One time, I had been away on a trip, and when I came back home, E. said that while I was gone she would wait for me and smell me from my sweatshirt. Her adorable act really pierced me to my bones and totally captured my heart. Sachiko’s appearance made me relive those feelings from my own life.

Figures 5 (top) and 6 (bottom). Red Colored Elegy (Sekishoku erejī, Seirindō [1971]), pp. 94 and 233.

The way Sachiko ambles about in her pajamas with those eyes of hers that are just eyelashes without pupils; that always slightly-hunched back of hers; and those small but well-shaped breasts she had. Those breasts were outside of the normal manga code that symbolized a girl. Sachiko conveyed a real cuteness in her form - which, at a glance, looked like it could be seen in any girl anywhere, but hers was a form that only existed there (Figure 5). There was no one who could beat Hayashi at that kind of depiction.

That, or the sight of both Ichirō and Sachirō always drawn on their thin mattress looking so pathetic, thrashing about (Figure 6). The pain shared by this man and woman cannot have any release. That is what Hayashi could convey to readers with just a few panels and drawings.

Once manga freed itself from the influence of theatrical drama, it found a way to perfect the depiction of such everyday scenes; and manga artists kept interweaving images with rich symbolism into those scenes. Hayashi discovered the prototype for doing just that.

For a true manga aficionado reading at that time, like me, there was no way a person could read Kamimura’s Live-In Age and innocently enjoy it.

* * *

  1. Ryan Holmberg, “Seiichi Hayashi’s Nouvelle Vague” in Hayashi Sei’ichi, Red Colored Elegy (softcover edition, Drawn & Quarterly [2018]), p. 239.
  2. Holmberg, ibid., p. 279. Note that Holmberg translates the title Dōsei jidai as "The Age of Cohabitation."
  3. Per Holmberg, Yamada’s manga "shimmer with a degree of realism found nowhere else in manga at the time, further enlivened by pithy verses minus the clichés of flowers and seasons often plied by male cartoonists, like Hayashi Seiichi (an influence) and Kamimura Kazuo, who presumed to speak for women’s experiences.” Ryan Holmberg, “The Life and Art of Yamada Murasaki” in Yamada Murasaki, Talk to My Back (Drawn & Quarterly, 2022), xvi.
  4. Natsume Fusanosuke, “Hayashi Sei’ichi: Sekishoku erejī,” Fūun manga retsuden: ima yomu manga 116-satsu (Shōgakukan, 2000), p. 108.
  5. [Translators’ Note] Ryan Holmberg offers an excellent discussion of the term dōsei and the “cohabitation” boom in Japanese culture in his introduction to Red Colored Elegy (softcover edition, Drawn & Quarterly [2018]), pp. 241-249. Briefly, Holmberg identifies dōsei as signifying: "a young, heterosexual couple living together and having sexual relations without being married, and likely without the knowledge or approval of their parents."
  6. [Translators’ Note] “Yojōhan” or “4½ Tatami Mat” is used to describe the size of a room, which can fit four and one half tatami mats.
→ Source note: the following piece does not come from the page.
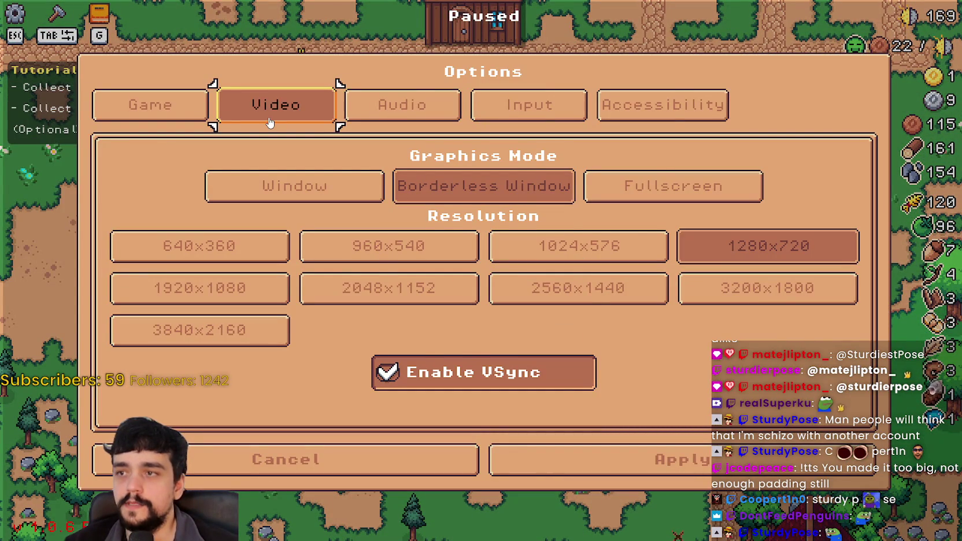
key("q")
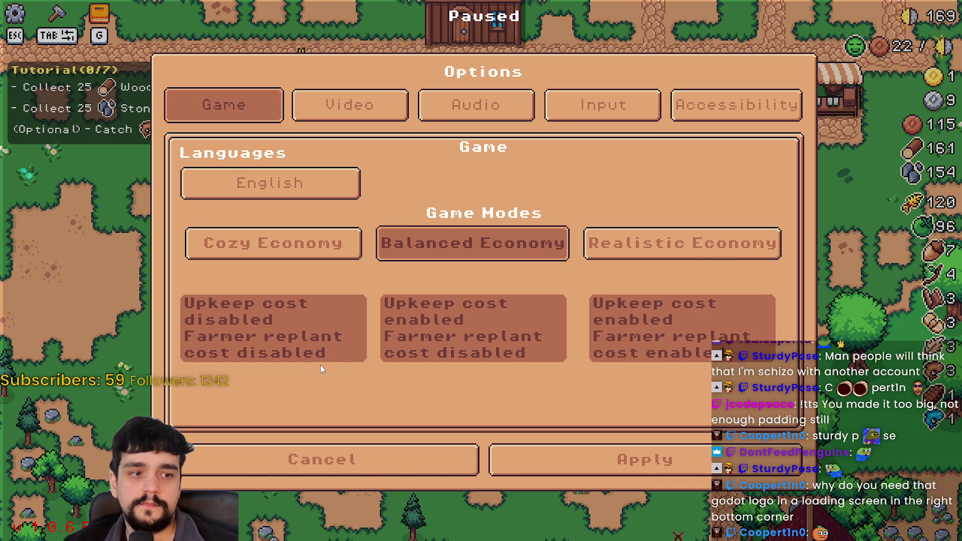
left_click(362, 108)
left_click(385, 461)
left_click(502, 181)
The size of the room is roughly 7-8m2 (the size of a tatami mat is slightly different in the eastern regions and the western regions of Japan). In the 1970s, this was the typical size of a room for impoverished youths, and the term came to represent the time of one's poor but youthful (seishun) days. In “Yojōhan Folk” or “4½ Tatami Mat Folk Music,” which is a genre of music that became popular in the 1970s, musicians typically sang about their impoverished but lyrical lifestyle, such as a life of two lovers in a yojōhan room.
  7. [Translators’ Note] Hayashi, Red Colored Elegy (softcover edition, Drawn & Quarterly, [2018]), pp. 193-195. All quotes from dialogue employ the translation by Taro Nettleton from that edition.